[SOLVED] R: frequency encoding for categorical variables via recipies package

R: frequency encoding for categorical variables via recipies package

I am looking for functionality similar to https://rdrr.io/github/bfgray3/cattonum/man/catto_freq.html

but implemented as a recipes::step_-function (https://tidymodels.github.io/recipes/reference/index.html)

Is anyone aware of an implementation for this? :)

Solution

As I see catto_freq is doing count encoding similar to CountEncoder in sklearn.

Grouping is not supported by recipes right now. So, what you can do is count encoding with dyplyr and without recipes.

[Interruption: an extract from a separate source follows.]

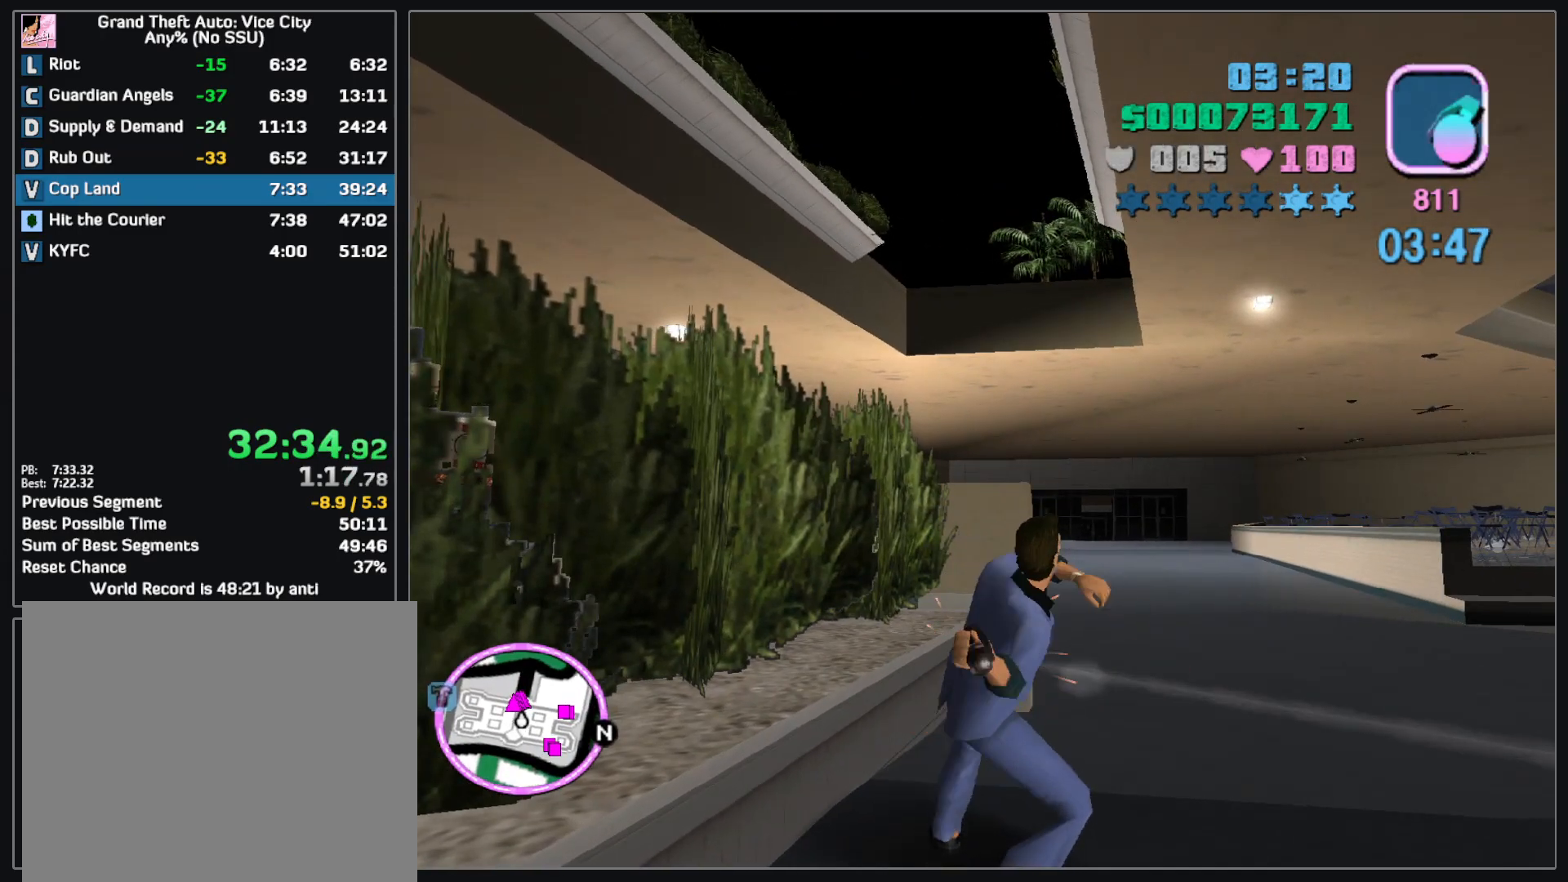
{"keys": ["w"], "mouse": [], "events": [[350, "w", "down"], [367, "mouse_left", "up"]]}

You can try two aproaches, but be aware of possible data leakage in the first approach.

Using all the data:

library(tidyverse)
library(tidymodels)

full <- read_csv("data/raw/train.csv")
new_data <- read_csv("data/raw/test.csv")
combined <- bind_rows(full, new_data)

combined_catto_freq <- combined %>%
  cattonum::catto_freq(Ticket)  %>%
  rename(Ticket_size = Ticket) %>%
  arrange(-Ticket_size )
combined_catto_freq

combined_mutate <- combined %>%
  group_by(Ticket) %>%
  mutate(Ticket = n()) %>%
  ungroup() %>%
  rename(Ticket_size = Ticket) %>%
  arrange(-Ticket_size )
combined_mutate

Not using test data for the count encoding:

df2 <- full %>% 
  select(-Survived) %>% 
  cattonum::catto_freq(Ticket, test = new_data)
df2$train %>%
  rename(Ticket_size = Ticket) %>%
  arrange(-Ticket_size)
df2$test %>%
  rename(Ticket_size = Ticket) %>%
  arrange(-Ticket_size)

full_mutate <- full %>%
  group_by(Ticket) %>%
  mutate(Ticket_size = n()) %>%
  ungroup() %>%
  arrange(-Ticket_size )
full_mutate

new_data_mutate <- new_data %>%
 left_join(unique(select(full_mutate, Ticket, Ticket_size)), by = "Ticket")
new_data_mutate  %>%
  arrange(-Ticket_size)

PD: I used titanic data for this example.